Technology behemoth Microsoft has provided one of the biggest ever mezzanine loans to fund US buyout group Silver Lake’s record-breaking, $24bn buyout of Dell.

In a deal which will call to mind the heady days of the pre-Lehman buyout bubble, technology specialist Silver Lake has set a new post-crisis benchmark with an audacious $24.4 billion take-private of PC manufacturer Dell.

The firm’s $13.65 per share offer for New York-listed Dell represents a premium of 25 percent to the company’s closing share price of $10.88 on 11 January this year, the last trading day before buyout rumours began to circulate, Dell said in a statement. The company’s board of directors has unanimously approved the offer. Dell's shares were trading at $13.39 around mid-day Tuesday.

Underpinning the deal is a debt financing package reminiscent of the buyout industry’s golden era. BofA Merrill Lynch, Barclays, Credit Suisse and RBC Capital Markets have provided debt financing to underpin the deal, Dell said. The overall debt package is believed to be in the region of $15 billion, according to reports. Existing debt has been rolled over into the new company, the statement said.

Dell chairman and founder, Michael Dell
Technology giant Microsoft is also committing capital to the deal via a $2 billion loan, reportedly in the form of a mezzanine tranche or other convertible loan instrument. Such a loan would rank amongst the largest mezzanine deals ever, sources suggested.

“The US debt markets are extremely liquid at the moment, sufficient to make a deal like this possible,” commented a senior North American banker interviewed by PEI’s sister publication, Private Debt Investor.

Interest rates in the US have also made senior bank debt highly attractive, while Dell’s sizeable cash surplus allows it to support a significant debt burden with relative comfort.

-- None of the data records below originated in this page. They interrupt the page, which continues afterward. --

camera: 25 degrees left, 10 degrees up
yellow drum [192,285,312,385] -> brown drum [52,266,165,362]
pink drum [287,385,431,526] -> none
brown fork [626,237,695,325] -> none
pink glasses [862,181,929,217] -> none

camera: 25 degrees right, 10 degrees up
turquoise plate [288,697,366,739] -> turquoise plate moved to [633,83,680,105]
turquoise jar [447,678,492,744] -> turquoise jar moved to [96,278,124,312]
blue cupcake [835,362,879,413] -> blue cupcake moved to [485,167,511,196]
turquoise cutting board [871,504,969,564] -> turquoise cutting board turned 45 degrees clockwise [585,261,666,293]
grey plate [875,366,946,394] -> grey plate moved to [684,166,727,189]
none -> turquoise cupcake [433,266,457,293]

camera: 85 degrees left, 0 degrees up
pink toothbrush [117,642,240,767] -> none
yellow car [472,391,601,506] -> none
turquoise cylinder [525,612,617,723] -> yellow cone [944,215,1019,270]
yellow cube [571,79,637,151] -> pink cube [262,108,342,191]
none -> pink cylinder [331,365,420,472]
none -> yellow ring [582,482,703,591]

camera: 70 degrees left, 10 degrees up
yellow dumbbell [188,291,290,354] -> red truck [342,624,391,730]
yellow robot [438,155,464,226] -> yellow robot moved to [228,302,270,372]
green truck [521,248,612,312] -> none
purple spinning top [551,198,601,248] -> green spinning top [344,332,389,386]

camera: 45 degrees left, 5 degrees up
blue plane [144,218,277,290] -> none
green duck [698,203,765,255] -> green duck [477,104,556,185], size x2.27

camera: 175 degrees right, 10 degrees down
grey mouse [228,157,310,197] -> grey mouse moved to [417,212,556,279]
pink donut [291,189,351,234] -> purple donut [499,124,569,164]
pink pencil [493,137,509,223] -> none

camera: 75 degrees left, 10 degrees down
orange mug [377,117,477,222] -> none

“Across the marketplace, you’re seeing increased availability of leverage,” another industry source said. “That’s driven by the cost of leverage and a search for yield across the capital structure. If the Fed is lending at 25bps, and your institutions are lending at three, you can go from there.”

Michael Dell, the company’s founder, owns 14 percent of the company’s stock. He will remain chairman and chief executive of the business following the buyout, and will maintain a “significant equity investment” by contributing his shares to the new company as well as making “a substantial additional cash investment”, via his investment vehicle MSD Capital, the company said.

Buyout industry sources were quick to question whether the deal would herald a return to so-called mega-buyouts however. “The size of the deal is not a trend. It's very specific to this deal,” one senior US private equity figure remarked. “You have an owner with a massive amount of money he can roll over, and there's the Microsoft connection, so that's the opportunity.”

Last week, The Blackstone Group president Tony James said the deal would not signal the start of any kind of mega-deal trend because large buyouts have already been possible.

“The credit markets have been very accommodating for some time and there was already a general perception that you could do a very large deal at frankly quite attractive average rates in the credit markets,” he said during an earnings call. “Dell doesn't really move that needle because they have a lot of investment grade debt that's assumable. I would say people are already perceiving you can certainly do a deal well above $10 billion in the credit markets if it made economic sense to the equity.”

The deal is subject to regulatory approvals, but is expected to close by the end of the second quarter of Dell's 2014 financial year.

A 45 day “go-shop” period has begun, during which Dell’s special committee will solicit alternative bids for the company. The deal with Dell features a sizeable $180 million termination fee payable to Silver Lake in the event the company approves a rival bid. For a competing bidder who did not qualify during the initial go-shop period, the termination fee would rise to $450 million.

JPMorgan and Evercore Partners are advising the Dell board, together with Debevoise & Plimtpon. Goldman Sachs and Hogan Lovells are advising Dell. BofA Merrill Lynch, Barclays, Credit Suisse and RBC are advising Silver Lake, with Simpson Thacher & Bartlett providing legal advice.